Clare (Sugar8) - yes, I did speak to my onc about having a line in on Friday - she said it is an option but there are risks involved ie infection and advised it would be better to try to have my last FEC with canula if poss before going onto Docetaxel, which she said is kinder on the veins. Really not looking forward to it tomorrow but will give it a go and hope it improves after this one.  Sooooo glad it is my last FEC - yaaayyyy!

 

Mogs33 - glad the change of anti-sickness meds helped and you are feeling better this time. Unfortunately, my second change didn’t really help much and I was as sick as a dog again but I’ve been given Emend this time so hope it will be third time lucky.  Hope your constipation quickly resolves - I take Movicol, which tasted particularly revolting last time but just about managed to get it down and it resolved the problem after a couple of days. 

 

WP23 - so sorry to hear about your nanna - hope you are doing ok.  Am I right thinking that tomorrow is no 3 out of 4 treatment for you?  Great to think that there’s only one left and it wil soon be over - good luck with it and hope SE’s minimal xx

 

Hugs and best wishes to everyone else,

 

JuSt

xxx

Wendylois thanks for the tip hijab tie hats i will look up later .

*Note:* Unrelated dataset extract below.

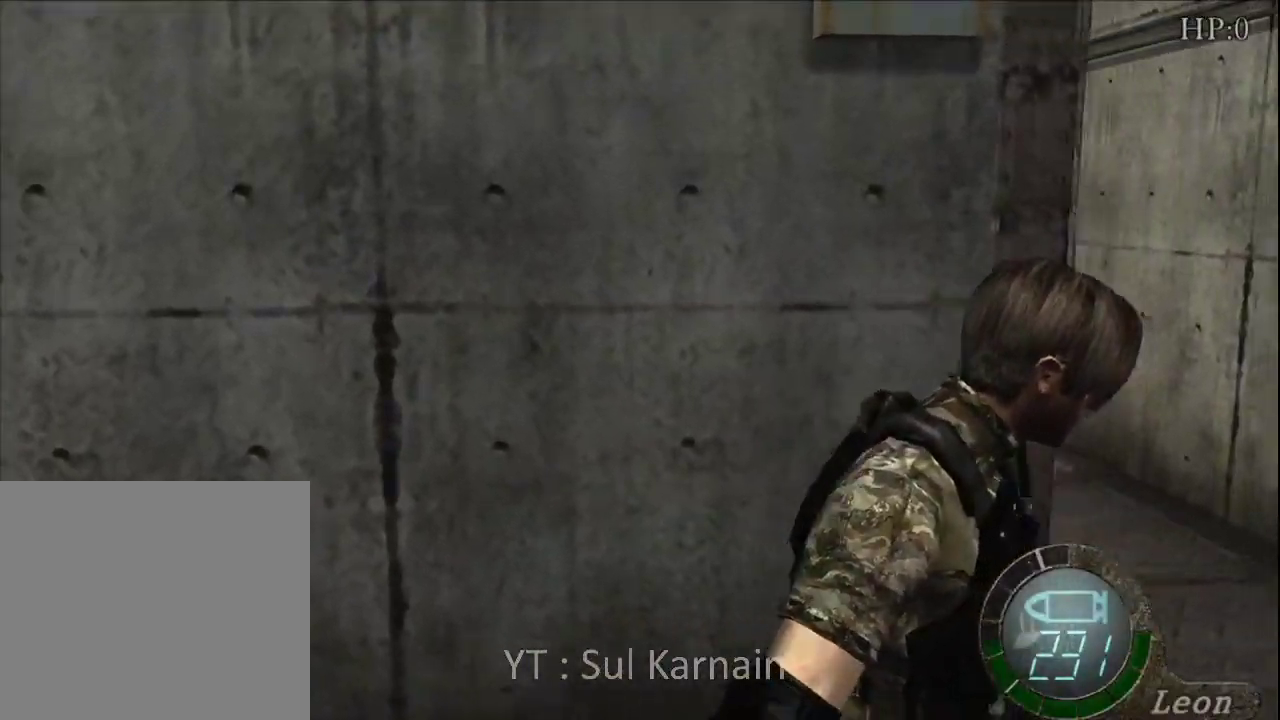
{"buttons": [], "left_stick": "up-left", "right_stick": "left", "events": []}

Just good luck with Fec tomorrow.

Cathc i brought about 6 big scarves yesterday and some small one to decorate acouple of hats. Also i have 2 differnt wigs wore 1 yesterday even though i still have some hair left and no one new it was a wig.

Karen i was on lanzaprozal as i have a hietas hernia as i got heart burn at night my onc changed it to omerprazol and now i can have 1 morning and night. n o heart burn now wooooop

Moggs like your comment bald as a coot will have to do mine next week thought i might get hubby to do crew cut, my freind said dont you will end up with little spikey hairs in bed and they are hard to get rid of.

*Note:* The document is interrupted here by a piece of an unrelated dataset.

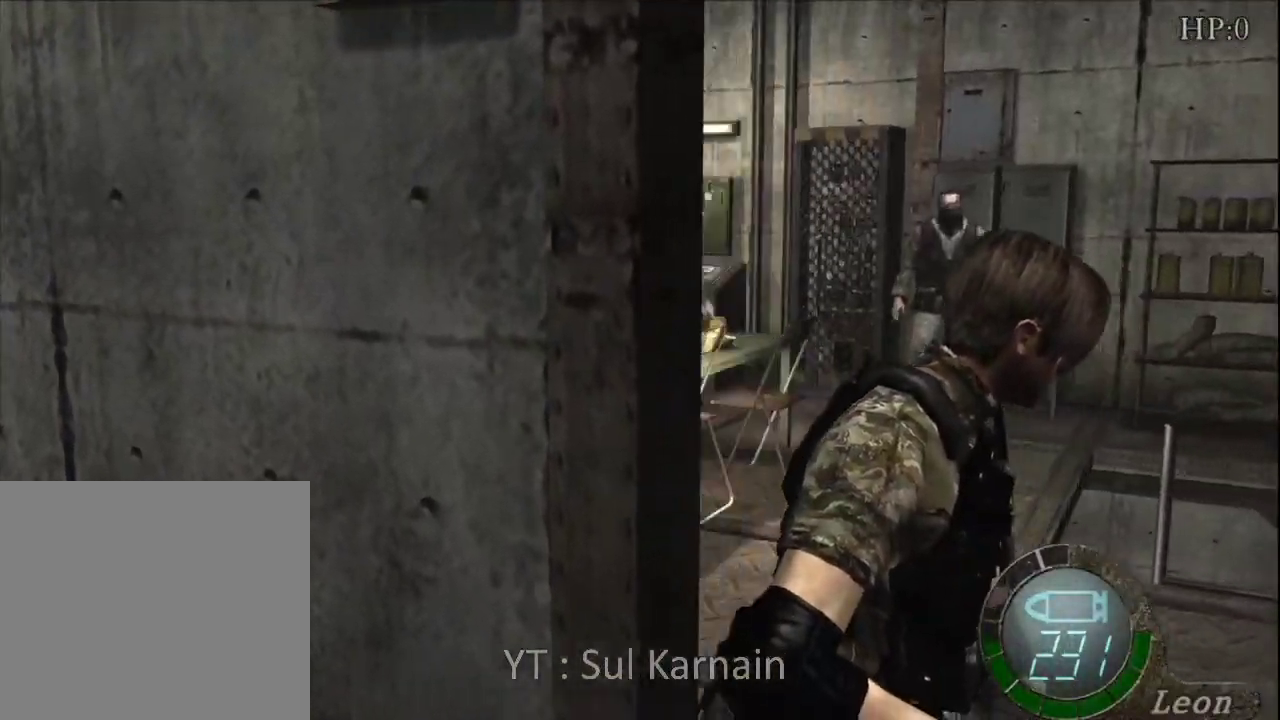
{"buttons": ["R1"], "left_stick": "center", "right_stick": "center", "events": [[350, "R1", "down"], [400, "left_stick", "center"], [417, "right_stick", "center"]]}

Ruby Thanks i am sure we will be fine.  

Anyone that i have missed becaues there was a lot of post to read through hope you all have a good week.

 

As for me i feel a lot better sleeping better too. I really enjoy our chats so will try to log in everyday to see how my buddies are doing. When i read the posts i do feel as if i am in a room with you all.

So keep positive xxxx

Hi July Ladies

CathC
Have to agree, lovely to curl up with good book in my kindle listening to the rain pouring down outside. All about little pleasures at the moment which is why I really look forward to a glass of wine on my good weekend even though it doesn’t taste as good as usual. Hope you are still feeling well I’m sure you will be ok this time round!
JuSt
Hope you are still managing to avoid the cough/cold bug. My onc also wants me to have last Fec via canula, my veins aren’t doing too bad except feeling a bit tender.
Clare
Thanks for the links, and hope you are keeping well too
Shoes
Glad you are sleeping better. I got a chillow from Amazon and so far it seems to be helping with hot flushes at night, dreading the tamoxifen as I’m having enough hot flushes already - still small price to pay if it works. Actually come to think about it , I’m not dreading Tamoxifen as it least the chemo will be over by then .
Got soaked taking dog for a walk this morning so dried off with large slice of cake and a cup of tea. I’m putting on so much weight already, can’t seem to stop eating even when food tastes horrible.
Good luck and hugs to anyone having treatment this week, may all your SE’s be minimal x

Hi all. Quick update - I am home again after 3rd FEC. Cannula went in but not successfully first time but thankfully was ok on 2nd attempt. Veins complained again but in slightly different place so hoping that will behave better than a double whammy in the same place. Anyhow, all 3 FEC’s done now - whoop!whoop!

Thanks for all your kind words of support and hoping you all have minimal SE’s. Good luck to anyone having treatment this week.